The reason why it was called the Island of No Return is that during that time when a leprous member of the family was collected for segregation, families knew that it would be the last time they would see him or her.

Culion Museum or Leprosy Museum

Established in 1997, the island’s fascinating history is documented in the Culion Museum, which displays photographs, books, and artifacts. A glimpse to the museum is worth it and will bring you back to the memory of Culion.



Experience Culion!

From Manila, there are two options that will bring you to the historical Culion Island.

By Air: Busuanga is the most popular jump off point to Culion. PAL Express, Asian Spirit, and SEAir have direct flights to Busuanga.

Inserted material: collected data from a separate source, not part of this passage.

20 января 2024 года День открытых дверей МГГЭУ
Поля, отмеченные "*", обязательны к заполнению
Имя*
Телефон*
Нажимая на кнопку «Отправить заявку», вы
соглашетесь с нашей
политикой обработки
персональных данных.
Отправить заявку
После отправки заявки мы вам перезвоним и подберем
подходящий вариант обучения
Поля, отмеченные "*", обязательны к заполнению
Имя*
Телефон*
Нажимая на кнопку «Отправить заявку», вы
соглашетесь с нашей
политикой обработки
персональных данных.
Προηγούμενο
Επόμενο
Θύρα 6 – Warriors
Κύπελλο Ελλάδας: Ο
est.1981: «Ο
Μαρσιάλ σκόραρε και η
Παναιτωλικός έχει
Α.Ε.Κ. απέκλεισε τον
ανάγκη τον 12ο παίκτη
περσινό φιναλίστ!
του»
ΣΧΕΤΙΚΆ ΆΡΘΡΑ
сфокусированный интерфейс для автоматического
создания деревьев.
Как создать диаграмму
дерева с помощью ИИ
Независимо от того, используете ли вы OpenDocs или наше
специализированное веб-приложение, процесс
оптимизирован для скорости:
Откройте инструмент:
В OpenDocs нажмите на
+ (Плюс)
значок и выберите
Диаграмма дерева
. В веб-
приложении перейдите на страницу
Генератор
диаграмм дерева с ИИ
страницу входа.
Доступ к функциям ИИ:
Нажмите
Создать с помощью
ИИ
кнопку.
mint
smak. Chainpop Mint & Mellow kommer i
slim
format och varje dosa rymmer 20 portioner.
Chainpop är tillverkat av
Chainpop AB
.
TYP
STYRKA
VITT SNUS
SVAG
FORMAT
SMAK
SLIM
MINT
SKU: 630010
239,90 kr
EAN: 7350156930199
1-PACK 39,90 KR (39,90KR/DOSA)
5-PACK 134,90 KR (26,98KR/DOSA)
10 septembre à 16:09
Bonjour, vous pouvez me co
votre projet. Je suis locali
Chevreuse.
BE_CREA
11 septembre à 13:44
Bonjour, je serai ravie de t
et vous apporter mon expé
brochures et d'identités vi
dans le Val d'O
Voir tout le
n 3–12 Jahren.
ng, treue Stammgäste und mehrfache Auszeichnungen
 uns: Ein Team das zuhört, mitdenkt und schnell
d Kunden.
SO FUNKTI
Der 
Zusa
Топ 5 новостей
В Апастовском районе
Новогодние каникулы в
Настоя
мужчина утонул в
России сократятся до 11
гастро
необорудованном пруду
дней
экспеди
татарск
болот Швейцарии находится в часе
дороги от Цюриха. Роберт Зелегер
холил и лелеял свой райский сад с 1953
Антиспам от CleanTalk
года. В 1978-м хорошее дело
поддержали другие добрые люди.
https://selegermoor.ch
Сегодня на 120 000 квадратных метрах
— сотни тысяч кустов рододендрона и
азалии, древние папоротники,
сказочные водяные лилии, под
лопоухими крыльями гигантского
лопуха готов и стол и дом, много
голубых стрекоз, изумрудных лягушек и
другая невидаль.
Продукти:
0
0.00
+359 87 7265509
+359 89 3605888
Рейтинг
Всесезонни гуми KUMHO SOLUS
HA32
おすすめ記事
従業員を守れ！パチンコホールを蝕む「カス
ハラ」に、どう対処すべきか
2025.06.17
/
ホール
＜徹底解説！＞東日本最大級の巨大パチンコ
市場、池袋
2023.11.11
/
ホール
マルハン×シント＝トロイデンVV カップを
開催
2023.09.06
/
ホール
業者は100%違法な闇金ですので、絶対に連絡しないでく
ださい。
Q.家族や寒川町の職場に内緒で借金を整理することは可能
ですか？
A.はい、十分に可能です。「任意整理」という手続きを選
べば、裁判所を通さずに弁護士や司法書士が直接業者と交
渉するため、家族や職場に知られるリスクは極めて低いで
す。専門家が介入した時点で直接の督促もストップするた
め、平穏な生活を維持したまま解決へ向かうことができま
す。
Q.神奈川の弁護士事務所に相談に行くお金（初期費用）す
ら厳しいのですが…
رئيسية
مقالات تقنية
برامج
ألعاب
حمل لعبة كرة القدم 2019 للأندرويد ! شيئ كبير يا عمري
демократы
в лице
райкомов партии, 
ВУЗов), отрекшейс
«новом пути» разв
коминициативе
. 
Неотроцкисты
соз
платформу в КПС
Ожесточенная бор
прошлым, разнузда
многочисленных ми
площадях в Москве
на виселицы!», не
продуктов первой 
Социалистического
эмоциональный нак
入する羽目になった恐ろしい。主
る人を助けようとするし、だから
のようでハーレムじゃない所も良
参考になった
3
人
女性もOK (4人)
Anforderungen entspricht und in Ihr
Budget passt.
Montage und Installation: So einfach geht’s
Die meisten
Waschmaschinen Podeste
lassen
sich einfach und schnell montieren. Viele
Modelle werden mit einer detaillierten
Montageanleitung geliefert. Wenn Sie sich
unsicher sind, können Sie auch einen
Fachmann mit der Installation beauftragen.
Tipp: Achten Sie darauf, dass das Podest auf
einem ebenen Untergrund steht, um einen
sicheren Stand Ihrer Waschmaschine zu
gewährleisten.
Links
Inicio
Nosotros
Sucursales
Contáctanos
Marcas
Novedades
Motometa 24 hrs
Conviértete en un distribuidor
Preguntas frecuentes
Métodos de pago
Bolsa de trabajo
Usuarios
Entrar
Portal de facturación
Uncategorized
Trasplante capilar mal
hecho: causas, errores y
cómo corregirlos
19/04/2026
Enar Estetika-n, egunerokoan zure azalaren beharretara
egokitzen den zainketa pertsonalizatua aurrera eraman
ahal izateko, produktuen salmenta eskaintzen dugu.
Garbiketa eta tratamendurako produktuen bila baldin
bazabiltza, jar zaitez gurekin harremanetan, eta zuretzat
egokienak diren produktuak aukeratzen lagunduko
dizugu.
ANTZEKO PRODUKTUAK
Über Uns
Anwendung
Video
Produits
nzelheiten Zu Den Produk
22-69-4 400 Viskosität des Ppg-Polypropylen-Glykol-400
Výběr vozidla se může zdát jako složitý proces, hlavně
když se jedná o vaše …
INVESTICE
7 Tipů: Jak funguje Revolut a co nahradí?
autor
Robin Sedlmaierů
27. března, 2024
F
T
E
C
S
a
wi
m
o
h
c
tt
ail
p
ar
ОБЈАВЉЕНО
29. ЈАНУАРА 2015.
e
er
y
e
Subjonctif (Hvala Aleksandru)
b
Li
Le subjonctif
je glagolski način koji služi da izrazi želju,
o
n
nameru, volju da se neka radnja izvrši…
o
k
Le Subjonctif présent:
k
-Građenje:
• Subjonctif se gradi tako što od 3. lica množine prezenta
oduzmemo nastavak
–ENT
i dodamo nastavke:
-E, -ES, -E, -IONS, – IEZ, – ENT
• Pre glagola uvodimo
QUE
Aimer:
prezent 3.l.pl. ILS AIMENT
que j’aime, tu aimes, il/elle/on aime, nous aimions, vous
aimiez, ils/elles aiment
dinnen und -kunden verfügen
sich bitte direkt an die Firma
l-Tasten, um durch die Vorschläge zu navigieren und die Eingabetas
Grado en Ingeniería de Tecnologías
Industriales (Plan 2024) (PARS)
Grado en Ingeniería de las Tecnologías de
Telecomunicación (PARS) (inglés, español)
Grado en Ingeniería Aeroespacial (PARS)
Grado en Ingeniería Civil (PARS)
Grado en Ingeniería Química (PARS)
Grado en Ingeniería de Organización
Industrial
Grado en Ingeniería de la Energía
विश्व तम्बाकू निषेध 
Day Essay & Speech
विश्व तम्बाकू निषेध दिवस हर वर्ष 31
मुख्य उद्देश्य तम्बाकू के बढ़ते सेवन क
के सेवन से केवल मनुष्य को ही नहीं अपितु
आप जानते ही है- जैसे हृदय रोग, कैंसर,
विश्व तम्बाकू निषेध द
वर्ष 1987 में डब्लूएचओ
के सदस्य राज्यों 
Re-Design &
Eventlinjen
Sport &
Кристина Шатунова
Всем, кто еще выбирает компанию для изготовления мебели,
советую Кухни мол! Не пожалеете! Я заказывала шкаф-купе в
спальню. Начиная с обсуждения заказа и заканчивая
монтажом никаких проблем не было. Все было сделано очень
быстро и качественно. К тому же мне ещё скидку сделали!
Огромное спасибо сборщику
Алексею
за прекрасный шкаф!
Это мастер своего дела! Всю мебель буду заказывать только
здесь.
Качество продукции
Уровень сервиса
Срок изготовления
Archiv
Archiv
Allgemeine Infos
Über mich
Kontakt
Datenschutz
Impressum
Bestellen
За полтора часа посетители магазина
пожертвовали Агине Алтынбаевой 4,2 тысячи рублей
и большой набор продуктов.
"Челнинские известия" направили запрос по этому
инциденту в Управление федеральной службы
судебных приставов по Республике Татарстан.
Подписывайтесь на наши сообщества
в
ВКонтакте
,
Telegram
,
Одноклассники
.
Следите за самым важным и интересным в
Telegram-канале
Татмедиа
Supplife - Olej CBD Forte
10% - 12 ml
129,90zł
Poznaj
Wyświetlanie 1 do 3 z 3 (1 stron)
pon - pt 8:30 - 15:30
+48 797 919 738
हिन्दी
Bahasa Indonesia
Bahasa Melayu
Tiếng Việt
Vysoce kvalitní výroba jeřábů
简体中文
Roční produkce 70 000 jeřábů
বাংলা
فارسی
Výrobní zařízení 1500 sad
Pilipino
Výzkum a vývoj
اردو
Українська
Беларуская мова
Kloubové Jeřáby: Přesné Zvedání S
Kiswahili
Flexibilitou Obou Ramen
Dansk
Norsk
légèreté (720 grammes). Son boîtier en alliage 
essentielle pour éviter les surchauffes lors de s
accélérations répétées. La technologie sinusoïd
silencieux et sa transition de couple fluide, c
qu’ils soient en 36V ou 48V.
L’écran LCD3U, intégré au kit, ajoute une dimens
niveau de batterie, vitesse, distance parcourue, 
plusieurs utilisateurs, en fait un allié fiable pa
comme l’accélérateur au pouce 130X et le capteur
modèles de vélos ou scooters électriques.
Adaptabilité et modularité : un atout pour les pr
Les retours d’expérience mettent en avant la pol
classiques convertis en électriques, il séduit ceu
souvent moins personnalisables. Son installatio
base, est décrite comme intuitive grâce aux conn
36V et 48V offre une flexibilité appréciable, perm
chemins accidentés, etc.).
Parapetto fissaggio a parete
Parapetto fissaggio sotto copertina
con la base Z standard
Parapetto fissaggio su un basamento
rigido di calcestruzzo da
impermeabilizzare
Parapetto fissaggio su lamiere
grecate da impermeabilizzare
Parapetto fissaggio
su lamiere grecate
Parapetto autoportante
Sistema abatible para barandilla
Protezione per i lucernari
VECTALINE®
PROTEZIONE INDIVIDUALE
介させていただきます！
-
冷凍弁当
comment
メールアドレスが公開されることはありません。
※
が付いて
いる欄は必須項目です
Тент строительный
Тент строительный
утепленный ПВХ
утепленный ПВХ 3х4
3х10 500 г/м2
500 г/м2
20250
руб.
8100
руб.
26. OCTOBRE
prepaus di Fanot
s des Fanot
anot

Travel time is around an hour. From Busuanga, catch a jeepney for a 30-minute ride to Coron Poblacion, and then take an hour and a half banca/pumpboat ride to Culion.

By Water: Super Ferry and Negros Navigation have Coron-bound ferries that leave Manila once a week (Thursday for NN and Friday for Super Ferry). It is a twelve-hour ferry ride. From Coron, take an hour and a half banca/pumpboat ride to Culion.

Where to Stay: Aplaya Lodging House and Resort is the only tourist lodging facility in Culion today. The place is strategically located in the seaside and offers a magnificent view of the sea and Culion’s neighboring islands.